• _THE TASK_
Search for the word "район" in the entries. Each line that holds it should be copied.

• _DATA PROVIDED_

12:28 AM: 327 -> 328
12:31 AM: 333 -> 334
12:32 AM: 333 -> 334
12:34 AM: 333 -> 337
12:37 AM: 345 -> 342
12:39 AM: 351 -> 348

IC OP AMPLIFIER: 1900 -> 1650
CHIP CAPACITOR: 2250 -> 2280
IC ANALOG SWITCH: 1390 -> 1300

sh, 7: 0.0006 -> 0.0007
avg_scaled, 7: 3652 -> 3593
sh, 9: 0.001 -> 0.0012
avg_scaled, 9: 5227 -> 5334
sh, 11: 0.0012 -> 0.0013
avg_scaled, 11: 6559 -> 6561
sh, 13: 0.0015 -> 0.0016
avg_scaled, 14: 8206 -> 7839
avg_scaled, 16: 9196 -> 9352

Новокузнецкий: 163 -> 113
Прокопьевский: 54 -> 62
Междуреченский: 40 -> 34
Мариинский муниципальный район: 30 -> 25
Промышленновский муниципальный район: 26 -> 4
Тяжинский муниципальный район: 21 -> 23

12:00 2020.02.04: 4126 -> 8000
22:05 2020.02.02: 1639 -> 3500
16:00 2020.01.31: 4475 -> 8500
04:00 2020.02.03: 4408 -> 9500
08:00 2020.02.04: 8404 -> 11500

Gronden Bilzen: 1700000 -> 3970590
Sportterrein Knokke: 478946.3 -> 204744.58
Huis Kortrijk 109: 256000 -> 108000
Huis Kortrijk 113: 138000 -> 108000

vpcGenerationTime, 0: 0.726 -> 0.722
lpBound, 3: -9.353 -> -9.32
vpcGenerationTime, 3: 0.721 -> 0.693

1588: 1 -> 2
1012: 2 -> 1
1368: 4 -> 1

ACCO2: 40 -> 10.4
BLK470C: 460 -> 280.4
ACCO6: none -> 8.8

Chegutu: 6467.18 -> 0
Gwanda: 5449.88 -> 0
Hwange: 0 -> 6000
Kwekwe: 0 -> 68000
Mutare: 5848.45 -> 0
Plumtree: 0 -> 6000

• _ANSWER TO THIS TASK_
Мариинский муниципальный район: 30 -> 25
Промышленновский муниципальный район: 26 -> 4
Тяжинский муниципальный район: 21 -> 23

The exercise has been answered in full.